The code is something that businesses with a premium stock exchange listing must adhere to but is also considered good practice for large, growing and well-established companies.
The code will now state: “Greater emphasis be placed on ensuring that remuneration policies are designed with the long-term success of the company in mind, and that the lead responsibility for doing so rests with the remuneration committee; and,
“Companies should put in place arrangements that will enable them to recover or withhold variable pay when appropriate to do so, and should consider appropriate vesting and holding periods for deferred remuneration.”
The code will also encourage boards to engage more with shareholders when large numbers have disagreed with a resolution.

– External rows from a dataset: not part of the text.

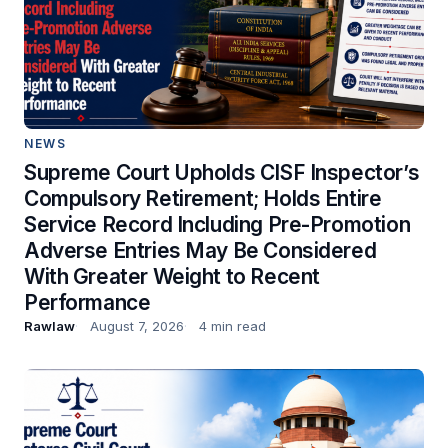
NEWS
Supreme Court Upholds CISF Inspector’s
Compulsory Retirement; Holds Entire
Service Record Including Pre-Promotion
Adverse Entries May Be Considered
With Greater Weight to Recent
Performance
Rawlaw
August 7, 2026
4 min read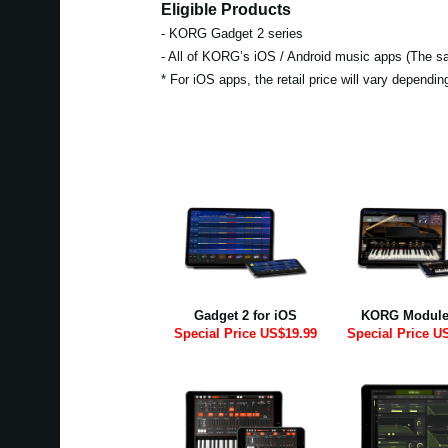
Eligible Products
- KORG Gadget 2 series
- All of KORG’s iOS / Android music apps (The sal
* For iOS apps, the retail price will vary dependi
Gadget 2 for iOS
KORG Module
Special Price US$19.99
Special Price U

FRC CEO Stephen Haddrill said: “The changes to the Code are designed to strengthen the focus of companies and investors on the longer term and the sustainability of value creation.”
Dr Roger Barker, director of corporate governance at the Institute of Directors, said: “We are supportive of a greater emphasis on ensuring that remuneration policies are designed with the long-term success of the company in mind. The Code is right to encourage companies to recover or withhold variable pay when appropriate to do so, and to carefully consider appropriate significant vesting and holding periods for deferred remuneration.
“It is also appropriate for companies to explain, when publishing general meeting results, how they intend to engage with shareholders when a significant percentage of them have voted against any resolution.”
Barker warned, however, that new rules forcing businesses to issue a “viability statement” examining prospects for the future beyond 12 months may not work so well in practice.
He said: “The future is inherently uncertain and companies do not have crystal balls. Although investors would like companies to provide them with certainty about their future prospects, this is often not realistic.”